Background: MEFV gene variants, which are responsible for familial Mediterranean fever (FMF), have been studied in various inflammatory disorders. Although some studies suggest an association of M694V with some rheumatic diseases, all studies suffer from small sample sizes. The aim of this study was to conduct a meta-analysis of these studies to asses whether any of the four common MEFV variants (E148Q, M694V, M680I, and V726A) showed an association with rheumatic diseases other than FMF in Turkish population.

Methods: We performed a systematic search of the literature using major health science databases and proceedings of relevant international meetings. We used keywords ``MEFV and (Turkey OR Turkish)''. We also made hand searches of bibliographiesof the found articles. StatsDirect software was used for meta-analysis.

Results: Eight controlled studies out of 33 studies identified, were evaluated in this meta-analysis. Three studies assessed MEFV variants in patients with ankylosing spondylitis (AS), 4 studies in patients with Behcet's disease (BD) and 2 studies in patients with rheumatoid arthritis (RA), one study examined both AS and RA. In total, the genotypes of 335 patients with AS, 479 patients with BD, 149 patients with RA and 793 healthy controls (HCs) were analyzed. Allele frequency of M694V, compared to HCs (2.3%), was significantly increased in AS (6.5%) (Figure 1a) and in BD (5.8%) (Figure 1b), but not in RA (1.0%). The carriage rate of M694V in patients with AS (12.5%) and in patients with BD (10.9%) were also significantly higher than in HCs (4.5%) (p<0.001 for both comparisons). Frequency of the other analyzed MEFV variants in any patient group was not different than the HCs. Merged data from two uncontrolled studies in AS (n=207), which were not included in the meta-analysis, also indicated an increased allelic frequency of M694V of 9.4% when compared to that of a previous study from the same center/city conducted in HCs (n=100) (p=0,0003, 0R: 6.8 (95% CI 2.1-22.4). In an uncontrolled study of RA (n=20) M694V was not detected in any patient. It was also of great interest to identify 5 patients with AS (n=542) and 4 patients with BD (n=479) who were homozygous for M694V in the assessed studies.

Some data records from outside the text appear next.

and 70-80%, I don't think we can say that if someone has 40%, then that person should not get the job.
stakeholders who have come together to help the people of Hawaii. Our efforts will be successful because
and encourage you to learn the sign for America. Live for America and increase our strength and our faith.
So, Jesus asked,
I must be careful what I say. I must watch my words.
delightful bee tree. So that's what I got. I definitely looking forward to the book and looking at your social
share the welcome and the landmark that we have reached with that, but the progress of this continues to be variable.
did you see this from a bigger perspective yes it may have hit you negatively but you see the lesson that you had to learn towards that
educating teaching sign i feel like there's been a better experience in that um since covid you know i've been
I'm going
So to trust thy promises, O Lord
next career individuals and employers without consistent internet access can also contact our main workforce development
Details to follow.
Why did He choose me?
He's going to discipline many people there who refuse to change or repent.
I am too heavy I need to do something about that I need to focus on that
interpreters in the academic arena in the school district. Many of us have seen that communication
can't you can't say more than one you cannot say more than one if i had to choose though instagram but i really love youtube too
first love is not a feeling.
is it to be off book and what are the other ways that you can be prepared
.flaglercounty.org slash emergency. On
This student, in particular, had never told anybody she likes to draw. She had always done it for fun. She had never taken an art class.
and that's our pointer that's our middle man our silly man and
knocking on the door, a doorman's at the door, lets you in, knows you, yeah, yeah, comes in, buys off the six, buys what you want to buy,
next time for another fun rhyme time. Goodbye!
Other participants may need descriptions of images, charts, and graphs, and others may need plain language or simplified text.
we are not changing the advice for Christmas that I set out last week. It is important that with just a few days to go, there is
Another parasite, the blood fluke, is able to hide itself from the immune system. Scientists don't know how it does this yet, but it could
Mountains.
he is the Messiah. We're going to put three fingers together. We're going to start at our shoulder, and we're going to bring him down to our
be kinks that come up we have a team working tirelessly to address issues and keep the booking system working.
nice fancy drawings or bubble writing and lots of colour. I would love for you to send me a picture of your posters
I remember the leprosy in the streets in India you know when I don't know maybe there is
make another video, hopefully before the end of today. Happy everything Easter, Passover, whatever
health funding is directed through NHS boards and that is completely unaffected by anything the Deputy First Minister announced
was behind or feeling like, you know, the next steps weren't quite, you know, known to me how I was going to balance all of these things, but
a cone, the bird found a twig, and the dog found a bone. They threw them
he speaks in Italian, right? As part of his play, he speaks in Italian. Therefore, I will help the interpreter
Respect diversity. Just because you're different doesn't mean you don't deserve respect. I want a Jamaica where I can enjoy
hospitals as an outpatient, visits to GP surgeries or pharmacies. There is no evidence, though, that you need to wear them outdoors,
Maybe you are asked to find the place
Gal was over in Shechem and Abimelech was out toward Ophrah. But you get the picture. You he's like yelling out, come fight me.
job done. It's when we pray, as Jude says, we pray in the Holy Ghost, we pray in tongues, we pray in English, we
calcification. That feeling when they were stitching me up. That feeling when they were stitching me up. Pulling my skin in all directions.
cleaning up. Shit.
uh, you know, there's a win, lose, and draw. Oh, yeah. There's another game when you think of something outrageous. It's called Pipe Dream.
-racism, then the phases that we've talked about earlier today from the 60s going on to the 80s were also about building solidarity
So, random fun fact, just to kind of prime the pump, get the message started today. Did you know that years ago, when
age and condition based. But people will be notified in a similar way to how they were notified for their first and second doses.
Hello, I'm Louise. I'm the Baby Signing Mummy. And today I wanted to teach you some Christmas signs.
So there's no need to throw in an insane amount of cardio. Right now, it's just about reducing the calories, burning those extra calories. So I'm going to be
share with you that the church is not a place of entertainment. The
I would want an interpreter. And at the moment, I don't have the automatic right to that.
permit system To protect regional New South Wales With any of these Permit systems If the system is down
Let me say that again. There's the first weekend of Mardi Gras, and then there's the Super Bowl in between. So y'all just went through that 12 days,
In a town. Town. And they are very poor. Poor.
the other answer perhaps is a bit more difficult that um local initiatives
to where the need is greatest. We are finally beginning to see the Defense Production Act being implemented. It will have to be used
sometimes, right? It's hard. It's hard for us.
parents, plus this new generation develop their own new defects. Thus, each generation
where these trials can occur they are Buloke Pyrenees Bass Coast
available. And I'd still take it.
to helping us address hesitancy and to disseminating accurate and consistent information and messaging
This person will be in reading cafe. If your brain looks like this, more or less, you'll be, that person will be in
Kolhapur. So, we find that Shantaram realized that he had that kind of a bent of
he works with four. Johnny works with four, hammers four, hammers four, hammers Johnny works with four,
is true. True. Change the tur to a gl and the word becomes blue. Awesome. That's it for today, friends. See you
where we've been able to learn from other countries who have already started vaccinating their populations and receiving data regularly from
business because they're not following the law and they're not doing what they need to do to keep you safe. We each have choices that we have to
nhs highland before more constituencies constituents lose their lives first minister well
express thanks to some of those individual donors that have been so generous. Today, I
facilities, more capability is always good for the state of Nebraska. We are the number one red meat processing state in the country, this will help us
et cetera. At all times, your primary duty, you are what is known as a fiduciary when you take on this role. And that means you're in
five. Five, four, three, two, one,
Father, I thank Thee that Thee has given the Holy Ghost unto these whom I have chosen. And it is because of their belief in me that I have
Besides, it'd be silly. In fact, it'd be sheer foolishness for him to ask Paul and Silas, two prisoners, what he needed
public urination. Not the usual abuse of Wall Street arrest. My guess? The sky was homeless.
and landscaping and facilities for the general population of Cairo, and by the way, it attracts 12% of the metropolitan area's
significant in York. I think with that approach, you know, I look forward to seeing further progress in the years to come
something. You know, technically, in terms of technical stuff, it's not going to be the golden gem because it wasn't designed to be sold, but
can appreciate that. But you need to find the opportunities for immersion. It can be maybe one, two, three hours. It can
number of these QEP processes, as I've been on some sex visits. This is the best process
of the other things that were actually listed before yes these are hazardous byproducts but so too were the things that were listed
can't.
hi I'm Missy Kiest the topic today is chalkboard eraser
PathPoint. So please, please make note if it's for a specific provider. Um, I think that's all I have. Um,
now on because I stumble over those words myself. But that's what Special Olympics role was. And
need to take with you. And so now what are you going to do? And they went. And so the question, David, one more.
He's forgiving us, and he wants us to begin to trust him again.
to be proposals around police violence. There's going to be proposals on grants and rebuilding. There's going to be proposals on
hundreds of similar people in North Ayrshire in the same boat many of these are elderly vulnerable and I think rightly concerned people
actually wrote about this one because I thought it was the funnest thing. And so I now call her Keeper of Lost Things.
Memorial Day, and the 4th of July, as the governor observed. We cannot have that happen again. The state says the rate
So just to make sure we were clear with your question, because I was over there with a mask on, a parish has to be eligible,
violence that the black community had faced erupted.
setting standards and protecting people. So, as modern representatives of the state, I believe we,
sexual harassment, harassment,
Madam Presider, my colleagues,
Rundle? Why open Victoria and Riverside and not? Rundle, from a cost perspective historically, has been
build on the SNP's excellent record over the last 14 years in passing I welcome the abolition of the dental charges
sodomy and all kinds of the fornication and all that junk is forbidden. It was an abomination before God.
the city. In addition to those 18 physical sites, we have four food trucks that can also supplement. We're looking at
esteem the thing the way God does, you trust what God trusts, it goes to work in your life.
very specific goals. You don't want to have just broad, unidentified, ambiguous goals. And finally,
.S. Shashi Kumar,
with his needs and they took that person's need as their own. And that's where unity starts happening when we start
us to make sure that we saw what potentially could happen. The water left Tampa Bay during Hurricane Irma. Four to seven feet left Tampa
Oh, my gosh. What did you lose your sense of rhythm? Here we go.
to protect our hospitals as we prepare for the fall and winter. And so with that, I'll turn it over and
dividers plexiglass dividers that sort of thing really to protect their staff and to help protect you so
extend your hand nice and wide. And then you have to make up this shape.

Conclusions: These results suggest that M694V may be the genetic explanation for the reported cases in the literature which suggest an association of AS and BD with FMF.

Disclosure of Interest: None Declared


Citation: Annals of the Rheumatic Diseases, volume 70, supplement 3, year 2011, page 98
Session: Abstract Session: Spondyloarthritis – etiology, pathogenesis and animal model (Oral Presentations )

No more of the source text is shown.